On the transitional arrangements, which would imply a period during which we would be in the single market and in the customs union, we have seen a remarkable performance. On the single market, half of the Cabinet is in and the other half is out; and another day the other half is in and the other half is out. The same goes for the customs union. What sort of negotiating activity that is I do not know. I cannot imagine what other kind of activity it is, but it is not skilful negotiation. We have not made any progress at all—if anything we have gone backwards on both those important considerations on which I was particularly looking for progress so that I could continue to give my unqualified support by recognising the vote in my Coventry constituency and happily supporting my constituents.
The simple fact is that the Government, having made a dog’s breakfast of the negotiations, have asked us to trust them to go ahead and change the laws of this land with a Bill that has been roundly criticised—I will not try to rise to the heights of hyperbole reached by colleagues on both sides of the House—as a travesty of good government and good legislation.

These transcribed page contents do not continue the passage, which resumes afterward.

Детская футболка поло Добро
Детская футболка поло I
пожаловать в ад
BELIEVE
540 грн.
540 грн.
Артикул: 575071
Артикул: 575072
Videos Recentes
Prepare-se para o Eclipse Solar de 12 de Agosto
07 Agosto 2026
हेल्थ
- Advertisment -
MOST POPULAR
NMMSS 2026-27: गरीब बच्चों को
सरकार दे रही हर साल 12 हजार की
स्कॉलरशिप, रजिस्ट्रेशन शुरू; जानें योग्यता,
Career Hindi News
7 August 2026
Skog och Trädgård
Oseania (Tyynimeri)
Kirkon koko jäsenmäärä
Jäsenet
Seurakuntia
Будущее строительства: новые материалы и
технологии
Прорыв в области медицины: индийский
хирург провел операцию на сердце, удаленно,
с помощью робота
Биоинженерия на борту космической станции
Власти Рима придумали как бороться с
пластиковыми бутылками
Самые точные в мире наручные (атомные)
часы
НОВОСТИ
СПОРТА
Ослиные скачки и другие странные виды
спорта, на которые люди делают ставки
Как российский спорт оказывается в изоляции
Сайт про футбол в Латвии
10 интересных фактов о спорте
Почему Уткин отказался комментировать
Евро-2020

The Bill is clearly full of faults, defects and inadequacies that have to be put right. The Government say, “Trust us, we will put them right.” They say that at the end of the process we will have a Bill that meets the needs and has the guaranteed support of the House. I say no to that; it will not do. Given their record in the negotiations, they are neither competent nor honest enough to deliver what is possible, and there is insufficient determination in the Executive or civil service to do so.

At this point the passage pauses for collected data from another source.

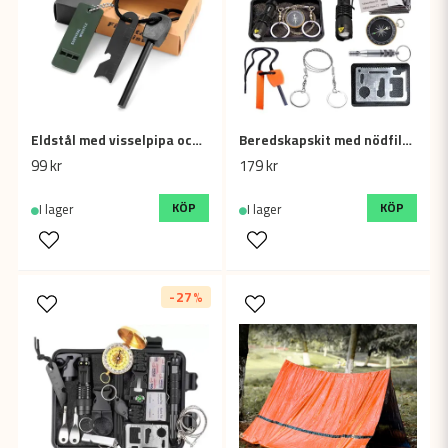
Eldstål med visselpipa och flerfunktionellt verktyg
Beredskapskit med nödfilt, kompass och praktiska verktyg
99 kr
179 kr
KÖP
KÖP
I lager
I lager
-27%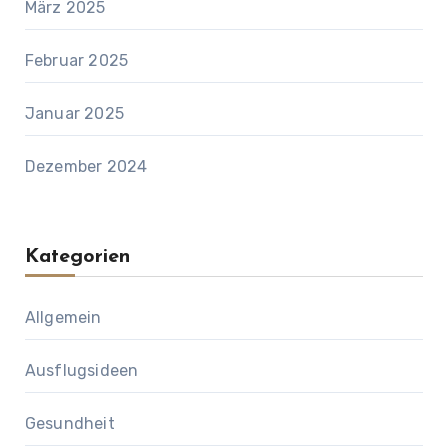
März 2025
Februar 2025
Januar 2025
Dezember 2024
Kategorien
Allgemein
Ausflugsideen
Gesundheit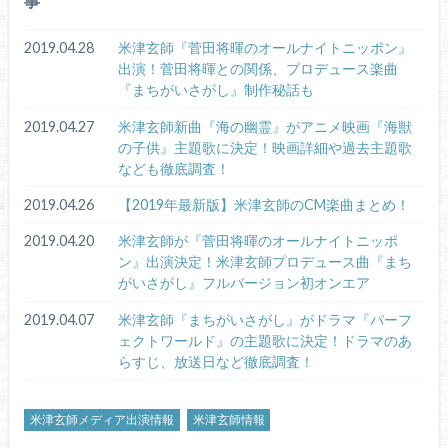
事
2019.04.28
米津玄師『菅田将暉のオールナイトニッポン』
出演！菅田将暉との関係、プロデュース楽曲
『まちがいさがし』制作秘話も
2019.04.27
米津玄師新曲『海の幽霊』がアニメ映画『海獣
の子供』主題歌に決定！映画詳細や過去主題歌
なども徹底調査！
2019.04.26
【2019年最新版】米津玄師のCM楽曲まとめ！
2019.04.20
米津玄師が『菅田将暉のオールナイトニッポ
ン』出演決定！米津玄師プロデュース曲『まち
がいさがし』フルバージョン初オンエア
2019.04.07
米津玄師『まちがいさがし』がドラマ『パーフ
ェクトワールド』の主題歌に決定！ドラマのあ
らすじ、放送日など徹底調査！
米津玄師メディア出演情報
米津玄師情報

Does the hon. Member for Coventry North West (Mr Robinson) wish to conclude his oration, or has he already concluded it?
I would, very briefly, like to conclude. Thank you very much, Mr Speaker. The pause, if anything, has given me new breath and I shall seek to expend it.

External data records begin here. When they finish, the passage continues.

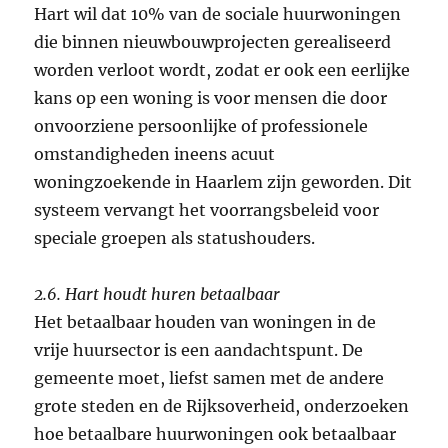
Hart wil dat 10% van de sociale huurwoningen
die binnen nieuwbouwprojecten gerealiseerd
worden verloot wordt, zodat er ook een eerlijke
kans op een woning is voor mensen die door
onvoorziene persoonlijke of professionele
omstandigheden ineens acuut
woningzoekende in Haarlem zijn geworden. Dit
systeem vervangt het voorrangsbeleid voor
speciale groepen als statushouders.
2.6. Hart houdt huren betaalbaar
Het betaalbaar houden van woningen in de
vrije huursector is een aandachtspunt. De
gemeente moet, liefst samen met de andere
grote steden en de Rijksoverheid, onderzoeken
hoe betaalbare huurwoningen ook betaalbaar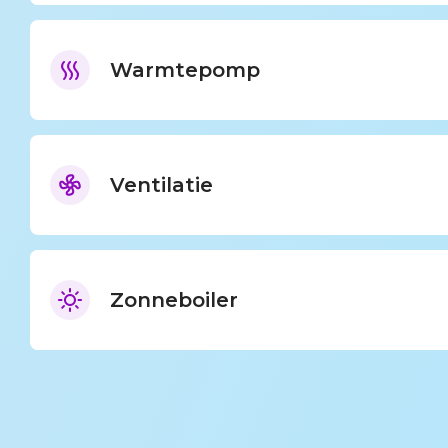
Warmtepomp
Ventilatie
Zonneboiler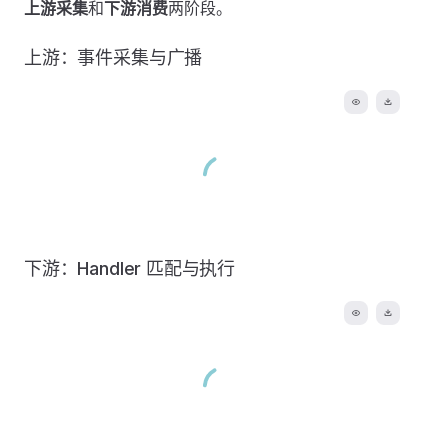
上游采集
和
下游消费
两阶段。
上游：事件采集与广播
下游：Handler 匹配与执行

I was saying that the Government have introduced the Bill with the words, “Trust us, we’ll put it right.” Nowhere has the Bill been more eruditely or expertly criticised than on their own Benches by the right hon. and learned Member for Beaconsfield (Mr Grieve), who unfortunately is not here for these latter stages. He has exposed it as being a shoddy Bill that should never have been brought forward.
We say very clearly to the Government tonight that, as far as the negotiation goes, a transitional arrangement is vital. Soft terms are equally important for our manufacturers, traders and financial companies—everybody on whose livelihood the wellbeing of this country depends. If we go for the mess the Government are currently promising us, I regret to say that we will have a very hard Brexit and the citizens of the whole country will take a very hard economic knock to their wellbeing. I want to avoid that, so I say take the Bill away. Bring back a corrected Bill that is decently presented and does not try to wrench power away from Parliament for ends that we cannot yet even specify. Bring it back in a shape fit enough that we could be justified in voting for it.